Gantt charts are very helpful where there is little or no relationship between successive activities or where the times to complete a task have been established. Unfortunately, such ideal conditions do not always exist.
Gantt chart is essentially a bar graph with time on the horizontal axis and the resources to be scheduled on the vertical axis. It is used for scheduling resources, including management system inputs such as human resources and machines. We can illustrate this in Figure 2.2.
Figure 2.2: Work Week Second
Figure 2.2 shows a completed Gantt chart for a work period. The resources scheduled over the five workdays on this chart were the human resources (Ahmed and Ali). During this week, both Ahmed and Ali were supposed to produce 10 units a day. However, the actual production deviated from planned production. There were days when each of the two workers produced more than 10 units, as well as days when each produced fewer than 10 units. Cumulative actual production for workweek shows that Ahmed produced 40 units and Ali produced 45 units over the five days.
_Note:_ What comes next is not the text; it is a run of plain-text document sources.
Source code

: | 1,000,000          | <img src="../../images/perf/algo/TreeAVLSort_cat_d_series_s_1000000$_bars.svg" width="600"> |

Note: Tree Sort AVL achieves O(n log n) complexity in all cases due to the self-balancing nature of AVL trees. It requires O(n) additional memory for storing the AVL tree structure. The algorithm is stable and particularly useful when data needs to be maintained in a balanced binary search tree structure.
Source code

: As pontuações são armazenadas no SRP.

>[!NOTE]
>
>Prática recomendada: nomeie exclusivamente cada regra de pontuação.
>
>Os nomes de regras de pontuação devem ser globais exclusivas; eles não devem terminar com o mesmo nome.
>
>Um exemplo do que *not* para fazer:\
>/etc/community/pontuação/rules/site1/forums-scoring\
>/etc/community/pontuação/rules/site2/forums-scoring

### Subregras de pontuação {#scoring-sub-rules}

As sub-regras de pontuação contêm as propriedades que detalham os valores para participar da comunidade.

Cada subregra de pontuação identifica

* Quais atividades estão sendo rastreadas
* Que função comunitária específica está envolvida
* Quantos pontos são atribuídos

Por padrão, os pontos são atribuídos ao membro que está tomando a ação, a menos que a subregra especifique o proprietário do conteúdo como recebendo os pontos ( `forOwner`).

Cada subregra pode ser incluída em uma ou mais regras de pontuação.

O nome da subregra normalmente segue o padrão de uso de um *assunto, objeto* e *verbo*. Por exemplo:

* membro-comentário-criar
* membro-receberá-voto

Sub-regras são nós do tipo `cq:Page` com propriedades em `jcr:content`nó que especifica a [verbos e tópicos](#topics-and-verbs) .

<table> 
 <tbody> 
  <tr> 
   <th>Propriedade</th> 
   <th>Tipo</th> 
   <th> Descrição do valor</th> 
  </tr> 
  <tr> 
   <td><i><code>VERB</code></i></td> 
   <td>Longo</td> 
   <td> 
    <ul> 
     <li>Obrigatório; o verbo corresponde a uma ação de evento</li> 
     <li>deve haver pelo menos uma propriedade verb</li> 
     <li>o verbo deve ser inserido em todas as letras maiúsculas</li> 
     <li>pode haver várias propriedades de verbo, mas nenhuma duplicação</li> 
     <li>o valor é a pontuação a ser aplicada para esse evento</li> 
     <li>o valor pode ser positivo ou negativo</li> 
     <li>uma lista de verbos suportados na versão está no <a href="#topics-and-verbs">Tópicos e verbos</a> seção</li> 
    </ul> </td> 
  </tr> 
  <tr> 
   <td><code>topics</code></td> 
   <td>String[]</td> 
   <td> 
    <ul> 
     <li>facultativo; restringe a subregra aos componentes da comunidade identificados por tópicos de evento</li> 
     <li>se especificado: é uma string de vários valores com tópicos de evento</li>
Features: Although simple in concept and appearance, the Gantt chart has many valuable managerial uses, these are:
First: managers can use it as a summary overview of how organizational resources are being employed.
Second: from it, you can detect such facts as which resources are consistently contributing to productivity and which are hindering it.
Third: managers can use the Gantt chart to help coordinate organizational resources. The chart can show which resources are not being used during specific periods, thereby allowing managers to schedule those resources for work on other production efforts.
Fourth: the chart can be used to establish realistic worker output standards.